DIKSIMERDEKA.COM, DENPASAR, BALI – Kepala Dinas Perhubungan IGW Samsi Gunarta mengatakan pertumbuhan kendaraan listrik berbasis baterai di Bali dalam kategori cukup baik ketimbang daerah lainya di Indonesia.

“Kita sudah melewati batas pesimis (pertumbuhan kendaraan listrik), tapi untuk mencapai target moderat harus ada upaya,” ujar Samsi saat ditemui di Kantor Gubernur Bali, Jumat (04/08/2023).

Baca juga :  Kadishub: Bali Prioritaskan Konversi Taksi ke Listrik, Bukan Tambah Kuota

Samsi menerangkan bahwa populasi kendaraan listrik tercatat atau teregister di Bali sebanyak 3000 ribu unit kendaraan. Sementara diluar register di Bali, menurut Samsi justru lebih banyak.

“Karena home staysion saja untuk mobil 1275 home station.
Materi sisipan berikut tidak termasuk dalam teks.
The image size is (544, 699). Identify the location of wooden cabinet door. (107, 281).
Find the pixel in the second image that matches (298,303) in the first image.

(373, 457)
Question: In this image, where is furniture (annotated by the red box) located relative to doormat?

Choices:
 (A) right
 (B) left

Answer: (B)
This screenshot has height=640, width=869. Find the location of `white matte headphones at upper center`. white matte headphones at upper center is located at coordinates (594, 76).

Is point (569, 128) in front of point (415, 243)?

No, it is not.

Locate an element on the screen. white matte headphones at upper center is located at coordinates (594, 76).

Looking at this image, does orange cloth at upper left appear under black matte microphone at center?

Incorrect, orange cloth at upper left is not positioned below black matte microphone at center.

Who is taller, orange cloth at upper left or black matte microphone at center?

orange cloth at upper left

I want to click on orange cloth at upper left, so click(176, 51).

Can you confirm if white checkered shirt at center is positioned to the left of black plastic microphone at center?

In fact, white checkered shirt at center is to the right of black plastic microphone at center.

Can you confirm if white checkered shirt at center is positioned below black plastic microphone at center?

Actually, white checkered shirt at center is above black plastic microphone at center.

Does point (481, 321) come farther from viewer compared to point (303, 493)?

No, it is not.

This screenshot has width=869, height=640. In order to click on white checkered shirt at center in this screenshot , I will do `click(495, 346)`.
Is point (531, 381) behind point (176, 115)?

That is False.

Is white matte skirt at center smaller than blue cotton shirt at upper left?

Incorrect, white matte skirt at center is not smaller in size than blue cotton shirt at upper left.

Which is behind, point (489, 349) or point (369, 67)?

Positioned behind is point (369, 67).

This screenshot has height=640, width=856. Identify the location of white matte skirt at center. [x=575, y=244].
Jadi kelihatannya institusi-institusi militer dan kepolisian juga sudah menggunakan ini (kendaraan listrik) tapi itu tidak tercatat register di Bali,” ungkapnya.

Baca juga :  Toast Arak Bali Awali Langkah Gubernur Koster dan Dubes Korsel Bahas Pengembangan Kendaraan Listrik Berbasis Baterai

Menurutnya untuk memaksimalkan pertumbuhan kendaraan listrik, segala upaya harus dilakukan. Salah satunya adalah ketersedian infrastruktur seperti adanya zona low emission.

“Nah ini pasti berkaitan dengan bagaimana menyediakan lahan parkirnya, bagaimana menyediakan jalanya, bagaimana mengembangkan lokal area manajemen, dan memastikan adanya bisnis oriented design yang didorongkan di kawasan itu,” terangnya.

Baca juga :  Kadishub Bali: Dirjen Hubdat Batasi Layanan Jam Operasional Penyeberangan Ketapang-Gilimanuk

Samsi menjelaskan zona low emission yang baru berjalan di Bali hanya di kawasan suci Besakih. Sementara kawasaan lainya masih dalam proses perencanaan.

“Kami berharap sebetulnya (untuk mewujudkan hal tersebut) ada sinergi yang sangat kuat dengan pemerintah Bali, Kabupaten/Kota, dan inisiatif teman teman NGO,” tandasnya.